Sweden’s junior market became Europe’s hottest market to raise funds for growth companies in the first half of the year as retail investors took advantage of favourable tax policies to snap up the index’s tech and healthcare stocks.
Companies on Nasdaq’s First North Growth Market, based in Stockholm, have raised £1.6bn to date this year, compared with £1.5bn on London’s Aim, the traditional market leader, according to Dealogic data*.

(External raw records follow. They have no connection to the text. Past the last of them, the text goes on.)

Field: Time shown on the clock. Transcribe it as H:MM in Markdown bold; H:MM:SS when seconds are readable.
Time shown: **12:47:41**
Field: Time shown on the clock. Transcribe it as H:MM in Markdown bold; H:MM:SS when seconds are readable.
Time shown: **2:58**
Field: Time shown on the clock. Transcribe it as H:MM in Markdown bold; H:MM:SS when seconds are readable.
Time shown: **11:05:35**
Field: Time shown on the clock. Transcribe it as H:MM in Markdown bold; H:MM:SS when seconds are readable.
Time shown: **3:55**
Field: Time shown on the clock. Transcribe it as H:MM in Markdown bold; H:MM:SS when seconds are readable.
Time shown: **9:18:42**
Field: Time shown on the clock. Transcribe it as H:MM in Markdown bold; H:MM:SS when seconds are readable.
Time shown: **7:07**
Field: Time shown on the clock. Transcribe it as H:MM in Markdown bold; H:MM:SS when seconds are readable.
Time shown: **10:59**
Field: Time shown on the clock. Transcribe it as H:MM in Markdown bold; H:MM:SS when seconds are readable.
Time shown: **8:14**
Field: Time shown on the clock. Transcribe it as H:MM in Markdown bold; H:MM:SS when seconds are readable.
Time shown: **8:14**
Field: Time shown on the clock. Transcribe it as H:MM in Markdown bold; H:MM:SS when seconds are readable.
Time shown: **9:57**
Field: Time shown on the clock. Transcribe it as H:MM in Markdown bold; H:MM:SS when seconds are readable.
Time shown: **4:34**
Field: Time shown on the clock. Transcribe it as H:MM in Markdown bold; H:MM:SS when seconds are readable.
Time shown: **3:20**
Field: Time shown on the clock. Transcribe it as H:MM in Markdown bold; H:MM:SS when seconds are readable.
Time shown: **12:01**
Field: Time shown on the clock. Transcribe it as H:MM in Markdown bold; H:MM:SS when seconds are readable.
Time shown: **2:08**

Retail investors’ participation in global equity markets has slowed this year as the war in Ukraine, a global economic slowdown and rising energy and food costs dampen investors’ appetite for taking punts on the small and often lossmaking companies.
But they have kept faith in First North companies, including Embracer, Europe’s largest gaming group and the most actively traded name on the index, and a series of tech and healthcare companies.
The total raised is a considerable swing from last year, when companies raised more than £9.5bn on Aim, almost double the £5.4bn raised on First North. While retail investors have stepped back from Aim, they accounted for half of all flow into small-cap listed companies in Sweden in July, Nasdaq figures show.
“The Nordic market seems to have weathered the tribulations of the past few years better than the rest of Europe,” said Thomas Thygesen, head of strategy at Swedish investment bank SEB. “The investor base is more confident and has more capital available for risk.”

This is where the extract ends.